Intersection tolerance for connectivity

Sometimes two ways should be joined together but they do not share a node. In order to compute connectivity one must assume an intersection tolerance. Is there a standardized tolerance value that is recommended?

Better to fix the OSM data than overcome faults in it with algorithmic methods.

Ways can be very close without having an intersection, for example when separated by a wall or fence. Assuming connectivity here will introduce additional errors. It is generally better to fix the data than to introduce some random guessing about the original intention of the mapper. Having an intersection tolerance might fix some of these problems but cannot fix all of them and might even introduce new ones.

+1 for all above. Since OSM data is free to edit, we prefer to fix the connectivity errors than making some assumptions introducing other errors.

+1
and with tools like keepright and JOSM-validator it’s very easy to find this kind of data errors.

I guess people are not understanding the issue, so let me rephrase.
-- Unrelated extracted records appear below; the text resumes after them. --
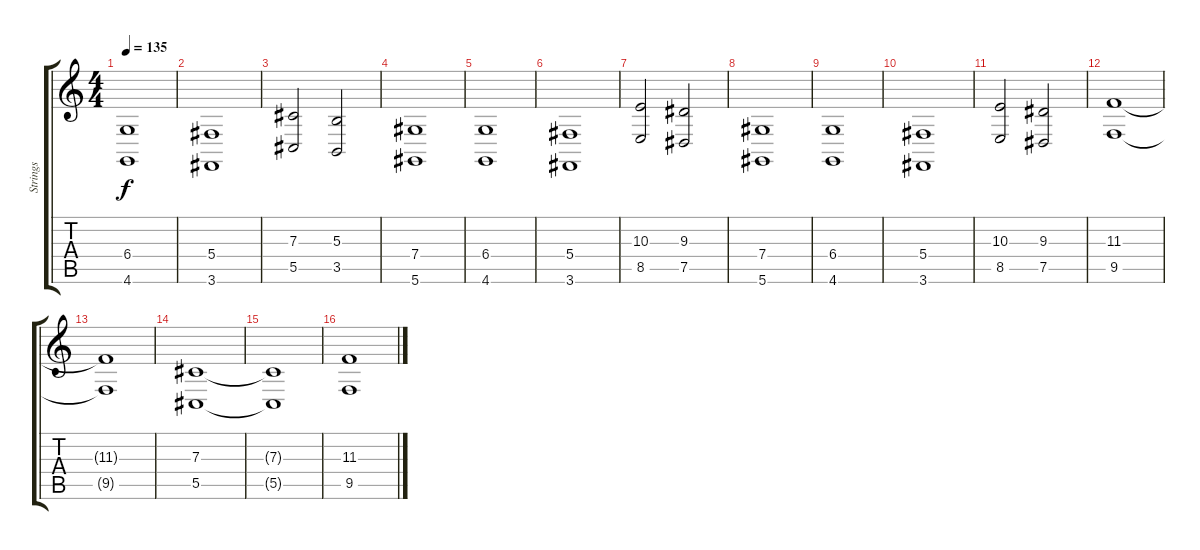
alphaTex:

\track ("Strings" "Strings") {instrument stringensemble1}
\staff {score tabs}
\tuning (Eb4 Bb3 Gb3 Db3 Ab2 Eb2) {hide}
\ts (4 4)
\tempo 135
\clef g2
\ks c
(6.4 4.6).1{dy f} |
(5.4 3.6).1 |
(7.3 5.5).2 (5.3 3.5).2 |
(7.4 5.6).1 |
(6.4 4.6).1 |
(5.4 3.6).1 |
(10.3 8.5).2 (9.3 7.5).2 |
(7.4 5.6).1 |
(6.4 4.6).1 |
(5.4 3.6).1 |
(10.3 8.5).2 (9.3 7.5).2 |
(11.3 9.5).1 |
(11.3{t} 9.5{t}).1 |
(7.3 5.5).1 |
(7.3{t} 5.5{t}).1 |
(11.3 9.5).1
I’ve observed that there are four different methods for specifying connectivity of ways in OSM:

  1. Ways that share a node with each other (this is about 20%)
  2. Ways on the ground layer that overlap (ie, intersect) each other (this is probably about 30%)
  3. Ways that come close to intersecting (this is about 60%).

The percentages are my rough guess approximations based on my work over the past several months in building a new routing algorithm on top of OSM. I haven’t actually calculated the true percentages.

Case #3 occurs almost any time there is a road with a side street coming off it. The side street is created second after the main street, and nobody bothers to break the main street into two ways and join them with a node at the intersection. They don’t make the side street having an actual intersection because this would cause, effectively, a short “virtual” side street on the opposite side. It is impossible with floating point arithmetic to expect that it exactly intersects without slightly going over. Therefore, tolerances are needed.

The point is that it is not common practice in OSM to join ways via a node. This is not common practice because it is not obvious to the people who contribute, and hence, it cannot be assumed to be that way all the time. I am not going to build a broken routing system that ignores 60% of the connections just based on the principle that “they should have done it differently”…

So, with that said, an intersection tolerance must be set by anyone who converts OSM into a graph structure, and for this purpose there should be a standard tolerance, so that we can say “if the intersections is less than this amount, then it is good data; if it is more, then it is bad data.”

Currently I’m using 1 meter as my tolerance.

Method 1 above is the only one considered as a connection by the OSM data model and AFAIK by the currently existing OSM based routing engines.

Method 2 is flagged as an error by most QA tools as long as both ways are not at different layers, because then you can not decide if the ways actually connect and someone forgot the connecting node or they cross each other on different levels and someone forgot the layer tag.

Method 3 is flagged as an potential error by most OSM QA tools, because ways coming very close but not connecting do exist, but edit errors exist more often.

The percentages you observed for the different connections do not match my observations; it might be that the area you are working on has particulary bad data.

Good to know.

This is supposed to be the only method for specifying connectivity of ways in OSM, and in regions with a sufficient number of experienced, active contributors, this will be applied correctly in well above 99% of intersections.

Yes, it happens that new contributors don’t understand connectivity requirements, but that’s not the main cause of connectivity errors. These types of errors are very prevalent precisely in those areas where most data is not created by human mappers, but imported.

Are you using import-derived data for testing your system? Say, data from the USA, particularly from one of the parts of the USA where most roads are still TIGER data? That might explain why you observe a number of errors which would be uncharacteristically high for data in regions with a high mapper density.

If you want to build a routing system that works with OSM data even in those parts of the world where our data is mostly broken, then you probably need to use heuristics like that. Naturally, since this is not the intended way of mapping, you won’t find any recommended tolerance values.

But if you are ever going to publish software based on your routing system, please switch the heuristic off at least in those parts of the world that are generally well maintained. It will inevitably introduce some new errors (say, routes jumping over a wall or down a cliff), and I wouldn’t want contributors to feel compelled to “fix” entirely correct data.

Also a piece of more specific advice: If a node or the way containing it has a noexit=yes tag, then you certainly should not apply any proximity-based heuristics. These tags are also used by quality checkers such as JOSM validator to rule out accidentally incorrect connectivity (basically, a mapper can override false positive “these nodes are very close to each other, are you sure the ways are not connected?”-style warnings with that tag), and can therefore sometimes be found on very close, but unconnected, way end nodes.

Based on this feedback I’m going to switch back over to the strict method of connections without using heuristics in order to do a more thorough evaluation. If the level of errors overall is much lower than I thought then we’ll just fix them manually. Thanks guys!